We will determine in our sole discretion, exercised reasonably, all questions as to the validity, form, eligibility, including time of receipt, and acceptance and withdrawal of tendered outstanding notes. We reserve the absolute right to reasonably reject any and all outstanding notes not properly tendered or any outstanding notes whose acceptance by us would, in the opinion of our counsel, be unlawful. We also reserve the right to waive any defects or irregularities as to any particular outstanding notes. Our interpretation of the form and procedures for tendering outstanding notes in the exchange offer, including the instructions in the letter of transmittal, will be final and binding on all parties. Unless waived, holders must cure any defects or irregularities in connection with tenders of outstanding notes within a period we will determine. Although we intend to request the exchange agent to notify holders of defects or irregularities relating to tenders of outstanding notes, neither we, the exchange agent nor any other person will have any duty or incur any liability for failure to give this notification. We will not consider tenders of outstanding notes to have been made until these defects or irregularities have been cured or waived. The exchange agent will return any outstanding notes that are not properly tendered and as to which the defects or irregularities have not been cured or waived to the tendering holders, unless otherwise provided in the letter of transmittal, promptly following the expiration date.

********

**DIRECTIONS**.
1 > Find every line in the rows that contains the word "label", and copy each one out.
2 > Write the next part of the passage on tendering outstanding notes in the exchange offer, picking up after its final sentence.
The rows below are unrelated to the passage on tendering outstanding notes.

********

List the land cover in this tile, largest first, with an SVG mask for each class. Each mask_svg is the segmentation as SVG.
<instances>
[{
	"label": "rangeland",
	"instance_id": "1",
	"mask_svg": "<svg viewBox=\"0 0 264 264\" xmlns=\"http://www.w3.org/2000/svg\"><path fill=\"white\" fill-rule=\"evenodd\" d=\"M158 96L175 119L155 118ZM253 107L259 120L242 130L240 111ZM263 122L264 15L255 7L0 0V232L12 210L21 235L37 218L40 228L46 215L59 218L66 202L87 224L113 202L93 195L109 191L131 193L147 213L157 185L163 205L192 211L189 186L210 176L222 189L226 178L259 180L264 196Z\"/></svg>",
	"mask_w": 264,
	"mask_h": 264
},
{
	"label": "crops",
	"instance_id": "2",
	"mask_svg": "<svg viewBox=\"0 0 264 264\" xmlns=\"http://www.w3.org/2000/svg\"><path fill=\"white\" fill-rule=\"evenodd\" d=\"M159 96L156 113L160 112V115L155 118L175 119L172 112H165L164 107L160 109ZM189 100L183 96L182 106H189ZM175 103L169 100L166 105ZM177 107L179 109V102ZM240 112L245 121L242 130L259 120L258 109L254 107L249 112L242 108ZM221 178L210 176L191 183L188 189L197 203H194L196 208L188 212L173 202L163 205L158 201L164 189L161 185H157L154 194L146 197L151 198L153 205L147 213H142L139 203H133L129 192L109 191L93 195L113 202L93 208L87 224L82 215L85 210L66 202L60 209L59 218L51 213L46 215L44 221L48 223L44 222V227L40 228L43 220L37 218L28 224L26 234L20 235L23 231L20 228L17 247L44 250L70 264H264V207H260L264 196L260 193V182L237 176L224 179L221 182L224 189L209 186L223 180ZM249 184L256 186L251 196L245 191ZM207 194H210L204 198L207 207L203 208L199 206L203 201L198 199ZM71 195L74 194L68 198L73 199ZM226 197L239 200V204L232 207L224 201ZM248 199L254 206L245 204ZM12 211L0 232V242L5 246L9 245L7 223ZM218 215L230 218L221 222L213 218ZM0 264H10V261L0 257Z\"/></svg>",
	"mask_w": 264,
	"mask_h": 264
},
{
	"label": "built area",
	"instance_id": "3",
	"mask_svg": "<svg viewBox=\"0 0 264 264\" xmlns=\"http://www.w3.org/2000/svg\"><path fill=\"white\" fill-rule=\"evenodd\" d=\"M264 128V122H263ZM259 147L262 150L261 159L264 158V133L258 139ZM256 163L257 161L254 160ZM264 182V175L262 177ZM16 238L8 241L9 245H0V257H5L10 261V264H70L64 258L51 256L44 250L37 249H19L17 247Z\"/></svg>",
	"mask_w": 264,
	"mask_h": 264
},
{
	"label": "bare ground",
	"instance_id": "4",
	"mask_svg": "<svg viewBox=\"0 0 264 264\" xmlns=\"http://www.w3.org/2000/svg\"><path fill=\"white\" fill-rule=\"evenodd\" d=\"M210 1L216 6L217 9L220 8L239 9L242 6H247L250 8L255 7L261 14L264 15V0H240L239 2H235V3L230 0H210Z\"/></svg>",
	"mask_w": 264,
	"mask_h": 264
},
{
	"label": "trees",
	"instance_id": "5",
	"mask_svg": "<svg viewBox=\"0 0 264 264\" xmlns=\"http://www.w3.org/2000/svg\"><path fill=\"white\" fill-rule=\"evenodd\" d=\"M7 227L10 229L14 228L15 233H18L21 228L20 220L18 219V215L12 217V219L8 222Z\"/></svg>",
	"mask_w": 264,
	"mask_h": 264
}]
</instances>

********

**EXPECTED OUTPUTS**.
1 >
	"label": "rangeland",
	"label": "crops",
	"label": "built area",
	"label": "bare ground",
	"label": "trees",

2 >
In addition, we reserve the right, as set forth under “—Conditions to the Exchange Offer,” to terminate the exchange offer.

By tendering, each holder represents to us, among other things, that:

 

   

the holder acquired exchange notes pursuant to the exchange offer in the ordinary course of its business;

 

   

the holder has no arrangement or understanding with any person to participate in the distribution of the exchange notes within the meaning of the Securities Act; and

 

   

the holder is not our “affiliate,” as defined in Rule 405 under the Securities Act.

If the holder is a broker-dealer that will receive exchange notes for its own account in exchange for outstanding notes acquired by the broker-dealer as a result of market-making activities or other trading activities, the holder must acknowledge that it will deliver a prospectus in connection with any resale of the exchange notes.

Book-Entry Transfer

We understand that the exchange agent will make a request promptly after the date of this prospectus to establish accounts with respect to the outstanding notes at DTC for the purpose of facilitating the exchange offer. Any financial institution that is a participant in DTC’s system may make book-entry delivery of outstanding notes by causing DTC to transfer the outstanding notes into the exchange agent’s DTC account in accordance with DTC’s Automated Tender Offer Program procedures for the transfer. Any participant in Euroclear or Clearstream may make book-entry delivery of outstanding notes by causing Euroclear or Clearstream to transfer the outstanding notes into the exchange agent’s account in accordance with established Euroclear or Clearstream procedures for transfer. The exchange of exchange notes for tendered outstanding notes will only be made after a timely confirmation of a book-entry transfer of the outstanding notes into the exchange agent’s account and timely receipt by the exchange agent of an agent’s message.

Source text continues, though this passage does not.